Una vez allí, el olvido ya se había asentado en nuestras almas. En este sentido, Israel supuso una continuación de Italia. El olvido encontró aquí tierra fértil. Por supuesto, la ideología de aquellos años contribuyó a esa desmemoria, pero la orden de olvidar y encerrarse en uno mismo no provino del exterior. En ocasiones, se filtraban por esos sótanos fortificados imágenes de la guerra que reclamaban su derecho a existir. No eran capaces de derrumbar los pilares del olvido ni la voluntad de vivir. La vida nos decía entonces: olvida, asimílate. Los kibbutzim y las granjas de todo tipo fueron magníficos invernaderos para el cultivo del olvido.

Durante muchos años estuve sumido en el letargo del olvido. Mi vida fluía por la superficie. Me acostumbré a los angostos y húmedos sótanos. Es verdad, siempre temí una erupción. Me parecía, no sin razón, que las pululantes fuerzas de las tinieblas se iban fortaleciendo y que uno de aquellos días, cuando el lugar fuera demasiado estrecho para ellas, saldrían de nuevo a la superficie. Y, de hecho, estallidos como aquel se producían a veces, pero entonces otras fuerzas los frenaban y los sótanos se cerraban a cal y canto.

La división entre aquí y allá, entre arriba y abajo, duró varios años. La historia de esta lucha está en estas páginas y abarca numerosos aspectos: la memoria y el olvido, la sensación de caos e impotencia y, por otro lado, las ansias de vivir una vida con sentido. Este no es un libro que plantea preguntas y las responde. Estas páginas son la descripción de una lucha, por utilizar el lenguaje de Kafka, una lucha en la que participa cada rincón del alma: el recuerdo de la casa, los padres, el paisaje pastoril de los montes Cárpatos, los abuelos y la multitud de luces que discurrían en aquel tiempo hacia mi alma. Más tarde la guerra, todo lo que arrasó y las cicatrices que dejó. Y, finalmente, los largos años en Israel: el trabajo en el campo, el idioma, las preocupaciones propias de la adolescencia, la universidad y la escritura.
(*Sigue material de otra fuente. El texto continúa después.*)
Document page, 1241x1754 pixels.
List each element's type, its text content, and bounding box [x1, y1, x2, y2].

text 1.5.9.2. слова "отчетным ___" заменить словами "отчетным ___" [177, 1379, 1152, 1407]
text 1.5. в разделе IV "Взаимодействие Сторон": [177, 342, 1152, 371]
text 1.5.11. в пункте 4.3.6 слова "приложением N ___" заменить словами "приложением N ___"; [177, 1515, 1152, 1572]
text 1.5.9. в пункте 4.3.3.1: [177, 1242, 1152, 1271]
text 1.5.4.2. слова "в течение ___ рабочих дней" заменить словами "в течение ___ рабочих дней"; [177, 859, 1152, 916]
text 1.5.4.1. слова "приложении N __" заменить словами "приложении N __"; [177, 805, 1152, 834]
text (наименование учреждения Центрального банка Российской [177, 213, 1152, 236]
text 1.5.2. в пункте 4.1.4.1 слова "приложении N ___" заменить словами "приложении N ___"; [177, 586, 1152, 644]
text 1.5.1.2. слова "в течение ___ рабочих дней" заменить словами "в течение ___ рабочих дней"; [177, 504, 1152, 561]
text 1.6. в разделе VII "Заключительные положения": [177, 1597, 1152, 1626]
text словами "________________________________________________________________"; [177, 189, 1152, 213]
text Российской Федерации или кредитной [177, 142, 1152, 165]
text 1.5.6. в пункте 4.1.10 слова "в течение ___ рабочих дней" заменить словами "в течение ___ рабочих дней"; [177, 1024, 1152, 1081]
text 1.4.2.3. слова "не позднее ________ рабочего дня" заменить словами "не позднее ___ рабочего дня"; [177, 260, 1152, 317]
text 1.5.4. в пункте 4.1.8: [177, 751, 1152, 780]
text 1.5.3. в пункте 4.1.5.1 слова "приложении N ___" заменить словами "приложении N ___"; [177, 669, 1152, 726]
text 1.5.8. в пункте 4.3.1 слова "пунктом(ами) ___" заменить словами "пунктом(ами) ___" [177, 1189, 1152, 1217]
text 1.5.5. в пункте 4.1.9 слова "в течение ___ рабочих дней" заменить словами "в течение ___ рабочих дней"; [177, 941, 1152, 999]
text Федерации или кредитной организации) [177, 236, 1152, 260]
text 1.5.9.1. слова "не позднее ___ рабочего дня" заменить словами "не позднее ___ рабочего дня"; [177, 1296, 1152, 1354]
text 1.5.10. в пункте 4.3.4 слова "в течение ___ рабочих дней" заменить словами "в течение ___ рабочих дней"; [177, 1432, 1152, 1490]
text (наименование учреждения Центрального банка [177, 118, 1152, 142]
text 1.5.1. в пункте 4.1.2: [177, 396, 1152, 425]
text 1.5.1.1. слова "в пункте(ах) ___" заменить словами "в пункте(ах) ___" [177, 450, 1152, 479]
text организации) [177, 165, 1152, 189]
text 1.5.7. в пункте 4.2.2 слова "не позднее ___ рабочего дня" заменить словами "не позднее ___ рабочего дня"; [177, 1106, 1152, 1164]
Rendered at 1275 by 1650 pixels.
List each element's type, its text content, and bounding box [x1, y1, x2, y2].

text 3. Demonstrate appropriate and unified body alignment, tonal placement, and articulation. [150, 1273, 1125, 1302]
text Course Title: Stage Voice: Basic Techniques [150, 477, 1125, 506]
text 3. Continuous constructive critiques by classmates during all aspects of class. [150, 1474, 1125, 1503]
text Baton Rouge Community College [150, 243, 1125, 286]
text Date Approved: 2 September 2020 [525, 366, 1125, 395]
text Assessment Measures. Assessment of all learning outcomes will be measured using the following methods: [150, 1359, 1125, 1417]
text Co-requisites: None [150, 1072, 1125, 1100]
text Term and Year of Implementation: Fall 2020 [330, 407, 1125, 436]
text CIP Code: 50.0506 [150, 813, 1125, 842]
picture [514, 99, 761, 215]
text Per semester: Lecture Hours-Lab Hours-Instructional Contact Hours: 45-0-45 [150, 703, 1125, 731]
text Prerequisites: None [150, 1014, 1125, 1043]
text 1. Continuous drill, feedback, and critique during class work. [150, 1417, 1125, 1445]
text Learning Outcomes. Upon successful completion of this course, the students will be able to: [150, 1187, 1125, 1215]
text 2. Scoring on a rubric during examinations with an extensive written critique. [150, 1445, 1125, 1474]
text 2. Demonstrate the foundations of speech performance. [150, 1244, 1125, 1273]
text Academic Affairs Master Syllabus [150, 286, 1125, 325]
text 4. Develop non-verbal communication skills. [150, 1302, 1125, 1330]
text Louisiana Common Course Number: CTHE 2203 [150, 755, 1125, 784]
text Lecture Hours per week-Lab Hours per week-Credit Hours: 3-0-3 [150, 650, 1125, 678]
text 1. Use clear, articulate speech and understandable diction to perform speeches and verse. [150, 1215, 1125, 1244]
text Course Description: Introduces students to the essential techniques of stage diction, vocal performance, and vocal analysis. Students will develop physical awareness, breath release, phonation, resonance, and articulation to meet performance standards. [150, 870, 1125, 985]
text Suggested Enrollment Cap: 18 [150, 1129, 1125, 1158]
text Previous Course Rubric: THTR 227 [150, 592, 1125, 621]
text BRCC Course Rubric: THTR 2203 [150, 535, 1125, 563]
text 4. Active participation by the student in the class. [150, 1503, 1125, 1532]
Este libro no es un resumen, sino un intento, desesperado si se quiere, de ir uniendo las diferentes partes de mi vida hasta las raíces de su germinación. El lector no debe buscar en estas páginas una autobiografía ordenada y detallada. Son episodios de una vida reunidos en la memoria, que viven y palpitan. Mucho se ha perdido y más ha devorado el olvido. Lo que queda parece que no fuera nada; y, a pesar de todo, cuando reuní los fragmentos sentí que no sólo los años los unían, sino también un cierto significado.